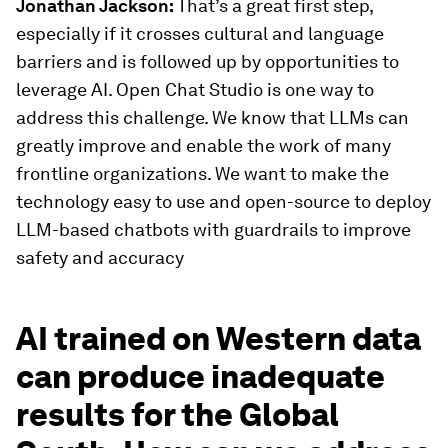
Jonathan Jackson:
That’s a great first step,
especially if it crosses cultural and language
barriers and is followed up by opportunities to
leverage AI. Open Chat Studio is one way to
address this challenge. We know that LLMs can
greatly improve and enable the work of many
frontline organizations. We want to make the
technology easy to use and open-source to deploy
LLM-based chatbots with guardrails to improve
safety and accuracy
AI trained on Western data
can produce inadequate
results for the Global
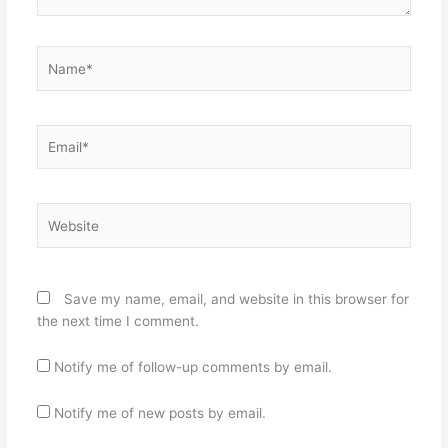
Name*
Email*
Website
Save my name, email, and website in this browser for
the next time I comment.
Notify me of follow-up comments by email.
Notify me of new posts by email.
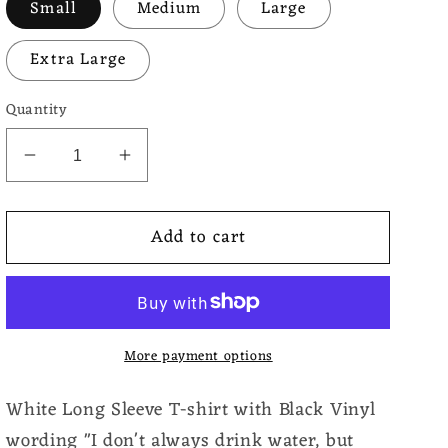
Small
Medium
Large
Extra Large
Quantity
Decrease
Increase
quantity
quantity
for
for
Add to cart
Long
Long
Sleeve
Sleeve
T-
T-
Shirt
Shirt
Coffee
Coffee
More payment options
White Long Sleeve T-shirt with Black Vinyl
wording "I don't always drink water, but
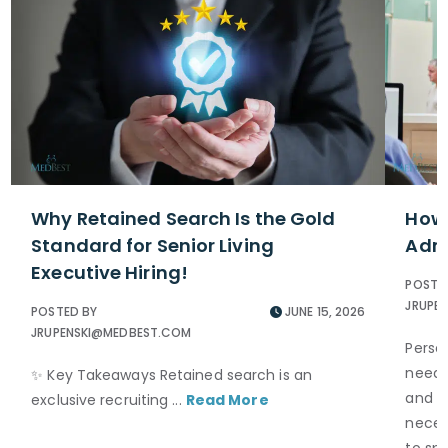
Why Retained Search Is the Gold
How 
Standard for Senior Living
Admi
Executive Hiring!
POSTE
JRUPE
POSTED BY
JUNE 15, 2026
JRUPENSKI@MEDBEST.COM
Perso
neede
✨ Key Takeaways Retained search is an
and S
exclusive recruiting ...
Read More
necess
to spe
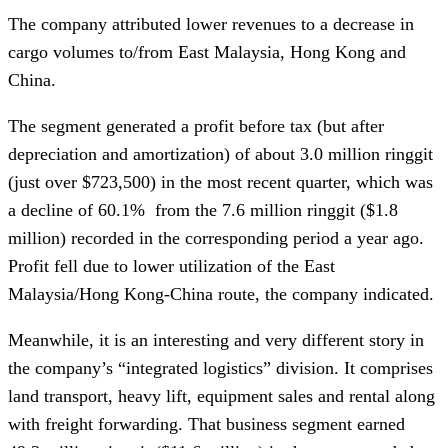
The company attributed lower revenues to a decrease in
cargo volumes to/from East Malaysia, Hong Kong and
China.
The segment generated a profit before tax (but after
depreciation and amortization) of about 3.0 million ringgit
(just over $723,500) in the most recent quarter, which was
a decline of 60.1% from the 7.6 million ringgit ($1.8
million) recorded in the corresponding period a year ago.
Profit fell due to lower utilization of the East
Malaysia/Hong Kong-China route, the company indicated.
Meanwhile, it is an interesting and very different story in
the company’s “integrated logistics” division. It comprises
land transport, heavy lift, equipment sales and rental along
with freight forwarding. That business segment earned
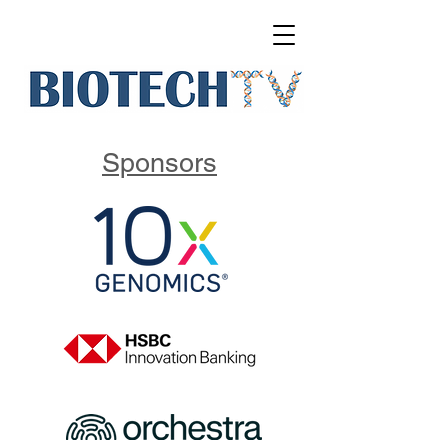
Sponsors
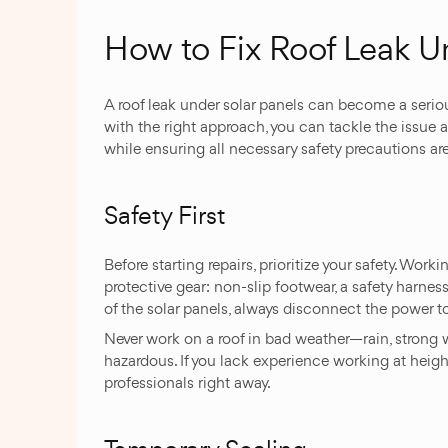
How to Fix Roof Leak U
A roof leak under solar panels can become a seriou
with the right approach, you can tackle the issue 
while ensuring all necessary safety precautions are
Safety First
Before starting repairs, prioritize your safety. Worki
protective gear: non-slip footwear, a safety harnes
of the solar panels, always disconnect the power to
Never work on a roof in bad weather—rain, strong 
hazardous. If you lack experience working at heights 
professionals right away.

◇ ◇ ◇ ◇

Task statement:
The answer should consist of every line above in which "solar" appears.

Response to this exercise:
A roof leak under solar panels can become a seriou
of the solar panels, always disconnect the power to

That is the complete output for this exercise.